Review: Ultrafire WF-504B with 5-mode R2 drop-in

In this picture you can see there are dimples in the lens retaining ring.

If you get something like a large pair of circlip pliers or a watch opening tool into those, you will be able to unscrew the lens retaining ring.

This is on high. Not the prettiest regulation, but could be worse. But then I have at least three R2 dropins all generically labelled and they probably all vary.

My one seems to give better runtime though if you look at the current draw (Just before I got a light meter), it would appear to be unregulated.

No idea how that works.

2 hours is still pretty good.......

But it does run for ages. On low it should be an appreciable fraction of forever. Not enough patience to do runtimes on low.

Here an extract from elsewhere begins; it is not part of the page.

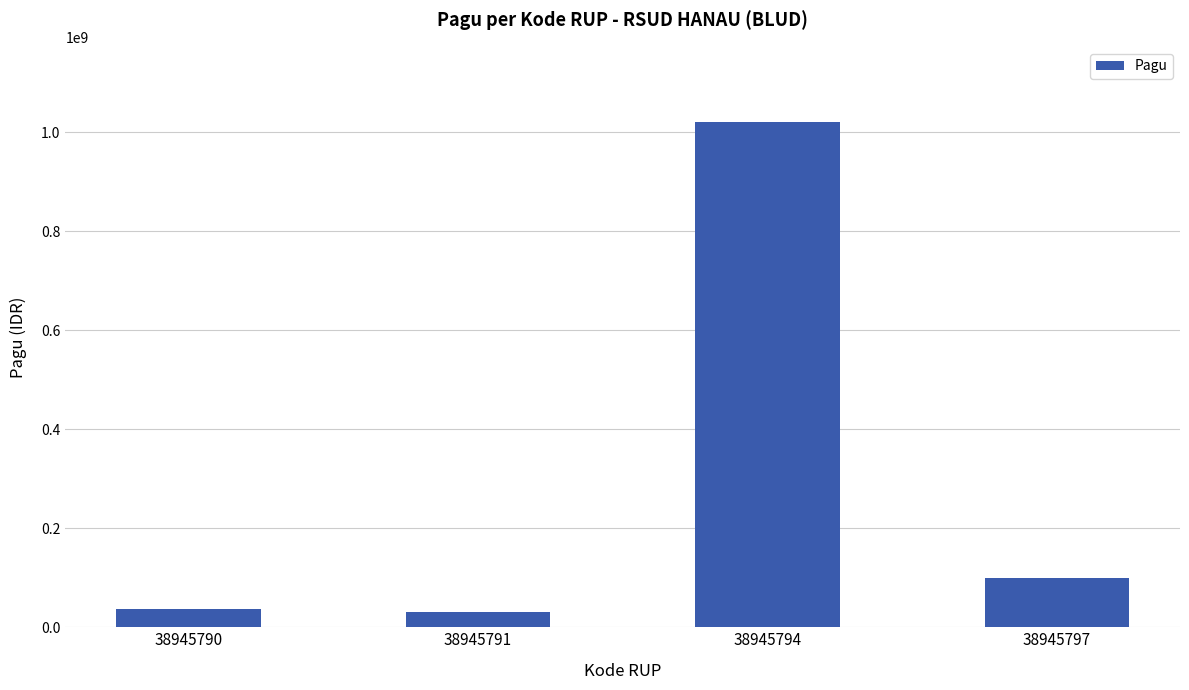

What is the minimum value shown in the chart?

30000000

Not bad at all.....would make a good power outage light indeed.

That's all I could look at was current draw. If it was well-regulated, wouldn't it draw fairly constant watts? In that case it would draw lower current as the voltage was high and more current as the battery voltage declined. But if it is basically direct driving the LED, then I know higher voltage applied to a LED just means the LED takes more current.

I might run a battery down to 3.6V and then compare the beams shots with the fully charged shots I have here. Also I'm thinking these batteries may not be up to full capacity yet. Do lithium-ion batteries need to be broken in? That would explain the shorter run time.

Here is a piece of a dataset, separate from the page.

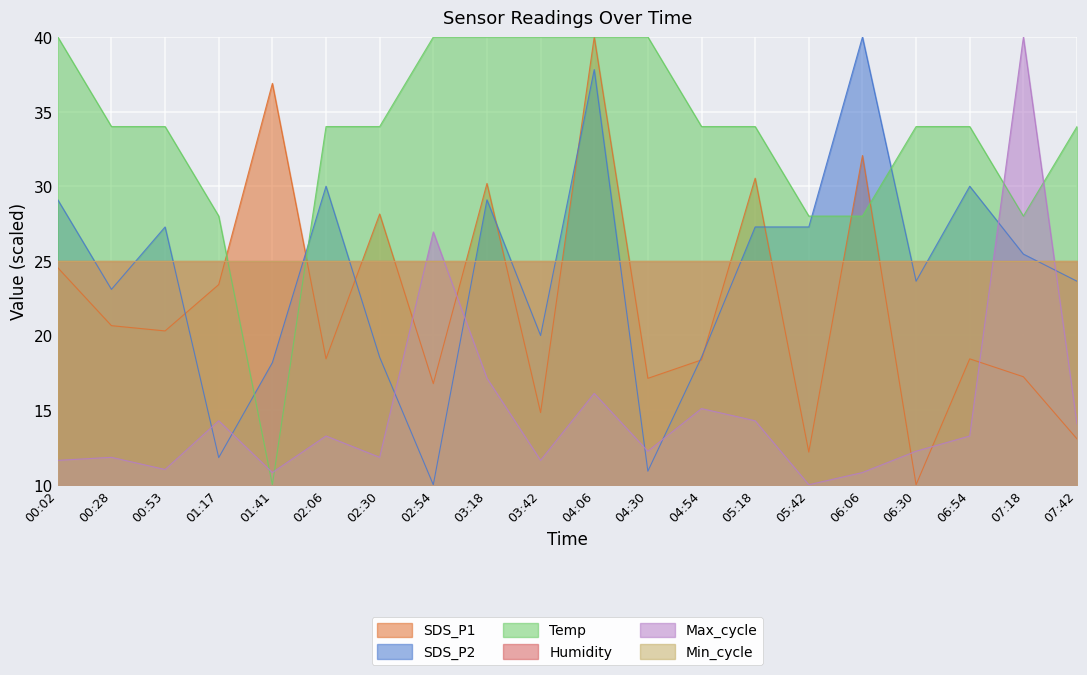

Which has a higher value, 05:18 or 06:54?

05:18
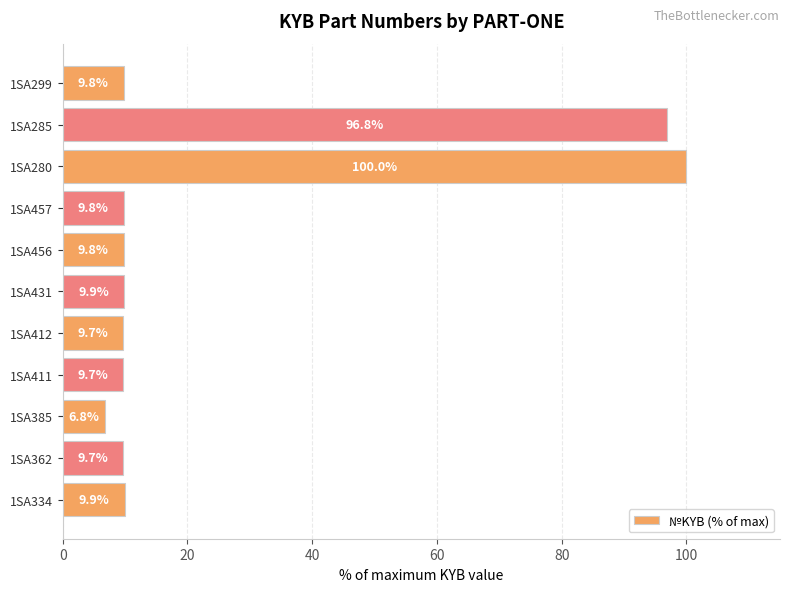

True or false: the data shows 5.9 at 1SA299.

False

No they dont......as the cells start to age they loose capacity....as where nimh gain.

But the light output is pretty steady despite the varying current draw. Doesn't make sense to me either. After all, the voltage will drop over time during discharge too, so the power will drop even faster. Not a clue how that works. If anyone can explain it, I'd like to know. The only thing i can think of is a "burn in" of the LED as it was essentially new when the runtimes were done and some LEDs do have a forward voltage that drops as they "burn in". AFAIK lithium cells are born with all the capacity they are ever going to have and capacity drops from the date of manufacture - at least for the common lithium-cobalt chemistry which has higher capacity than most other lithium chemistries.

Hey, that's half the fun! Sorry I have thing for runtime, must be because I never had enough batteries when I was a kid and I appreciate things that run a long time.

Extremely professional review here brted, extremely informative and great shots. Frontpaged.

I decided to give them all some exercise, it was very, very bright in here last night.

I'll do a low runtime now. It'll probably be a day or so till it is done - it ought to run for 16-18 hours on low.

After 2 hours, output is now down 7%. Quite a long time to go.

Watched battery chargers are even slower than watched kettles - which, of course, never boil. And I have 10 more of them to charge.

Output now down to 86%. Quite a way to go.

Output now 82%. Still going strong.

79% output now. This is a grey 2400mAh Trustfire cell.

78%. Not dropping appreciably. Got the 18650s all charged again.

Wow now that is pretty good.......

76% and going strong. There sure are going to be a lot of data points on the runtime graph.

76%

Down to 74% now. Wonder if it'll still be lit in 9 hours time when I get up in the morning?

72%. Off to bed so I'll stop boring you with updates till the morning when a runtime graph will appear. Assuming it has decided to turn off by then. I reckon another 3-5 hours should see it.

Long enough Mr. Admin? Or do I need to get some higher capacity cells?